TASK DESCRIPTION - Beneath this line is the data. Output exactly the lines from the line with "index mcp: (488, 402)" to the line with "pinky tip: (928, 333)", both ends included, and nothing more.

<<<<

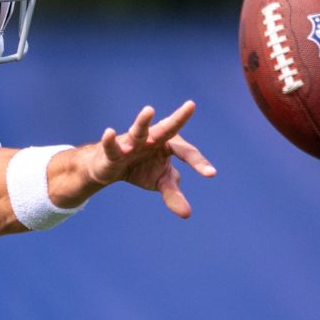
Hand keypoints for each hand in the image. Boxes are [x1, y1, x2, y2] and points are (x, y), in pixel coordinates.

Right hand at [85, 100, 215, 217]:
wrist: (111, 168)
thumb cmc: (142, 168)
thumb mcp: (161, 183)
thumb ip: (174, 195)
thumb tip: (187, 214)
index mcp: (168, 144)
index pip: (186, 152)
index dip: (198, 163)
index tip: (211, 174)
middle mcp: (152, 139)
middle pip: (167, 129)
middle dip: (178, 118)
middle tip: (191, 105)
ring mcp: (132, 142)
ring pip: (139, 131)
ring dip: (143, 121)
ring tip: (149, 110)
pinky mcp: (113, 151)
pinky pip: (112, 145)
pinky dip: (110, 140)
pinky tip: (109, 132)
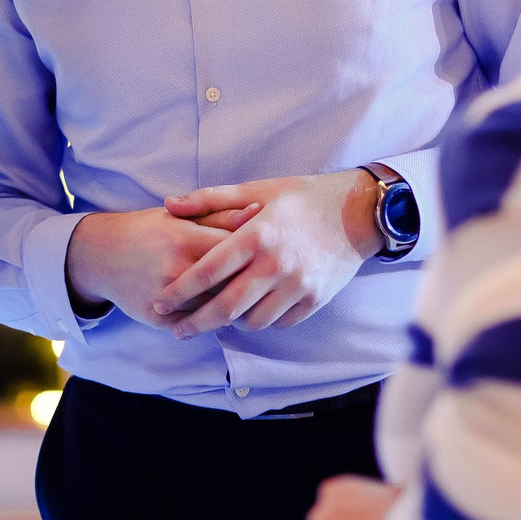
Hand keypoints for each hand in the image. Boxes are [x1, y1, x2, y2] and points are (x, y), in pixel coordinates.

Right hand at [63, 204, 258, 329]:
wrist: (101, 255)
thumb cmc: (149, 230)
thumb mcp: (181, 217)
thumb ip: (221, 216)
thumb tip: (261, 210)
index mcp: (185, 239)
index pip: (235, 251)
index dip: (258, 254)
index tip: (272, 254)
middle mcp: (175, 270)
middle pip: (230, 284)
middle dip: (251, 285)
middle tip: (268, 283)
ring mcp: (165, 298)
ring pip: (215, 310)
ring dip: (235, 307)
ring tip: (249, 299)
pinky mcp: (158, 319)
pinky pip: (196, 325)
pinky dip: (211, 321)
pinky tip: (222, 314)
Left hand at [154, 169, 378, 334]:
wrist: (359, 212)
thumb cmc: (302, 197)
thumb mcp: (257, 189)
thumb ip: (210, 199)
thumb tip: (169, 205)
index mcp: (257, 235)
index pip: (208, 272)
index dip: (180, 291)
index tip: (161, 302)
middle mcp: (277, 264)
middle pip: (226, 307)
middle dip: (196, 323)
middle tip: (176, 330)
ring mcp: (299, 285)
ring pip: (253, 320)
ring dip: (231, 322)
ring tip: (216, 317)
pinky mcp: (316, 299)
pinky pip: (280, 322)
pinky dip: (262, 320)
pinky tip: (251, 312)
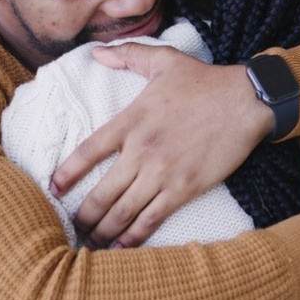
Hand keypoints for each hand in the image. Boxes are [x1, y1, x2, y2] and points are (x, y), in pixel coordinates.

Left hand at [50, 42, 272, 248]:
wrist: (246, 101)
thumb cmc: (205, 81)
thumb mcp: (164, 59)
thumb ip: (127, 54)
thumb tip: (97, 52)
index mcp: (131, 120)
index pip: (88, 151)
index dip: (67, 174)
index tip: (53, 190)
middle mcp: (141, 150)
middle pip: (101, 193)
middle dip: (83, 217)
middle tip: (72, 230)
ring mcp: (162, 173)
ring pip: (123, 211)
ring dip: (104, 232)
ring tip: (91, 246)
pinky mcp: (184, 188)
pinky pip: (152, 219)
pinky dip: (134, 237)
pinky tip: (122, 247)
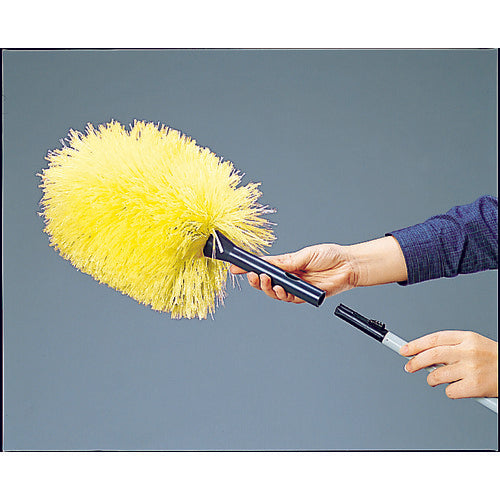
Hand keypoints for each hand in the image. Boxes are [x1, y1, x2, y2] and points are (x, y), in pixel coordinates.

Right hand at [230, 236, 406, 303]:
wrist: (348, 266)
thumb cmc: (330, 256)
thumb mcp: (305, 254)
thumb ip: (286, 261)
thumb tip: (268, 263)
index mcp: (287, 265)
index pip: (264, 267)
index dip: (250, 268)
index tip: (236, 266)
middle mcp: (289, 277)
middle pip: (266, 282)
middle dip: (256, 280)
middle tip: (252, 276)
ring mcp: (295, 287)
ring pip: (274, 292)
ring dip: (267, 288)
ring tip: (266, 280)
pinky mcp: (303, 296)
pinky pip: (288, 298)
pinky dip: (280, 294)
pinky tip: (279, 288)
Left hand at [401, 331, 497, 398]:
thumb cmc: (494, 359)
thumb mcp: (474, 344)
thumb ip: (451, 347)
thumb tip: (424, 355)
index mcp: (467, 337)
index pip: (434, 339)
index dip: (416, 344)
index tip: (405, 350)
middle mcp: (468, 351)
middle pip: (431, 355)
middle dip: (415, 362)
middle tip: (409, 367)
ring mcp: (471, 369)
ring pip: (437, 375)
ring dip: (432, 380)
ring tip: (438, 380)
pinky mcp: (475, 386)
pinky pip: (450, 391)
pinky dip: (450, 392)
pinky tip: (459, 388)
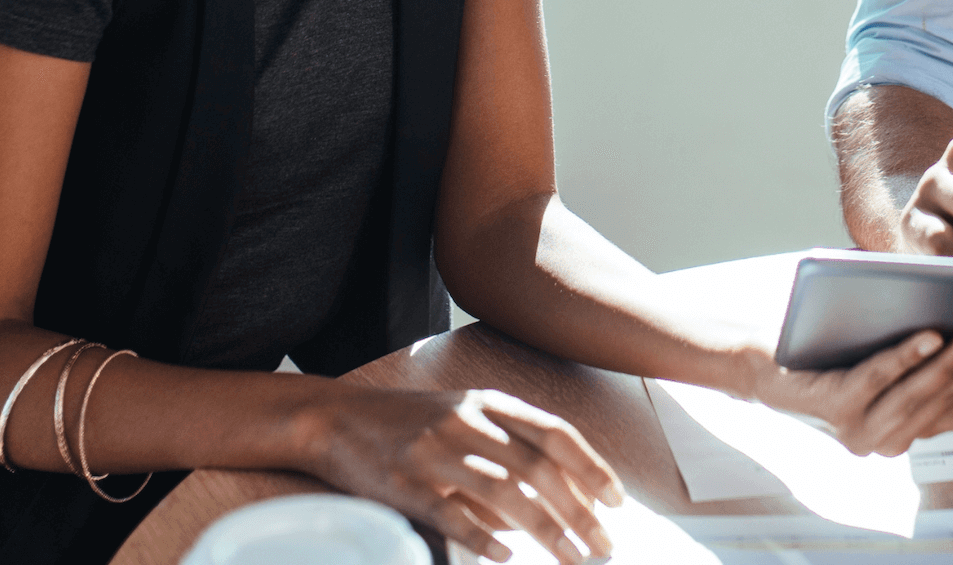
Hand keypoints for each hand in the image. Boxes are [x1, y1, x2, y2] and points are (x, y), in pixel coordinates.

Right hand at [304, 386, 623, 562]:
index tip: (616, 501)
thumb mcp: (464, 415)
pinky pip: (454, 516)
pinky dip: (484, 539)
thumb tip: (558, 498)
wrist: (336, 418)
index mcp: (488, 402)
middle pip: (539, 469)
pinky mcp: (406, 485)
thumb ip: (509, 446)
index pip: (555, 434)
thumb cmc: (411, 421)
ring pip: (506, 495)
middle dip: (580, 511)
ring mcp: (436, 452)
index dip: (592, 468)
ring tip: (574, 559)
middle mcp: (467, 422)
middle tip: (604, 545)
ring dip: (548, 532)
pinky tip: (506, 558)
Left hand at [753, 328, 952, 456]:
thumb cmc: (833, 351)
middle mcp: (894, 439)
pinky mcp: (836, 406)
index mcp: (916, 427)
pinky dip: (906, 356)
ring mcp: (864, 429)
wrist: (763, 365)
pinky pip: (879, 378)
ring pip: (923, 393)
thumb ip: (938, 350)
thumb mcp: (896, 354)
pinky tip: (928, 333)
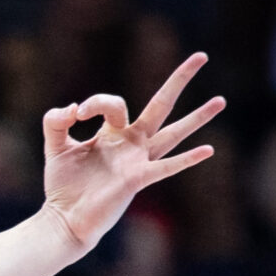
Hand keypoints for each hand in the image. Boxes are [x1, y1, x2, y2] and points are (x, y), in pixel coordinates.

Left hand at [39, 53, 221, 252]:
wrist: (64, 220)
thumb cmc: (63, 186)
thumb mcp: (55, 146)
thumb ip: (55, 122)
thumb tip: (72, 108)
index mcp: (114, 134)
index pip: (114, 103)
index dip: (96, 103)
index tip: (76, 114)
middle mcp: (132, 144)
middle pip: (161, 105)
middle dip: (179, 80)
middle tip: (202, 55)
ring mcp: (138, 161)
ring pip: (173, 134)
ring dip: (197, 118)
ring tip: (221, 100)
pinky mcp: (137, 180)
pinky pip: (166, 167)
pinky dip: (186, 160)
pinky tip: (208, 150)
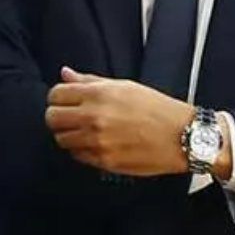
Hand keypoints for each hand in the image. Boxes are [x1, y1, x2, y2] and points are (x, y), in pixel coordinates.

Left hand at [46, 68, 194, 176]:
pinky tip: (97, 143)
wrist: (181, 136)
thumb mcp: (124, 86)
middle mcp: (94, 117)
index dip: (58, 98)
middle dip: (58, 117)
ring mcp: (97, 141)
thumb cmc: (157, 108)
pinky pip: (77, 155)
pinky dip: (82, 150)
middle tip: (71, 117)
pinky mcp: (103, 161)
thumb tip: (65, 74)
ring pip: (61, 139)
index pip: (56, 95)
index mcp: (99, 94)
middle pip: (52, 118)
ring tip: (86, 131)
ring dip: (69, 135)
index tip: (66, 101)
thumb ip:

>>>>

YOUR SOLUTION -
index mcp: (488, 402)
middle pip: (539, 469)
pinky mcp: (406, 485)
thumb ip: (509, 446)
index pip: (555, 434)
thumb cmc: (411, 421)
ring pip: (506, 495)
middle dip: (580, 511)
ring mcp: (436, 452)
index dip: (592, 468)
ring tip: (574, 559)
middle mcp: (467, 422)
middle tip: (604, 545)
ring dip: (548, 532)
pinky tip: (506, 558)
Left hand at [753, 328, 952, 456]:
thumb cmc: (833, 351)
middle mcp: (894, 439)
pinky mcp: (836, 406)
index mcp: (916, 427)
pinky dip: (906, 356)
ring mcp: (864, 429)
wrist: (763, 365)
pinky pip: (879, 378)
ring pip: (923, 393)
thumb ip: (938, 350)
thumb mcp: (896, 354)
pinky tip: (928, 333)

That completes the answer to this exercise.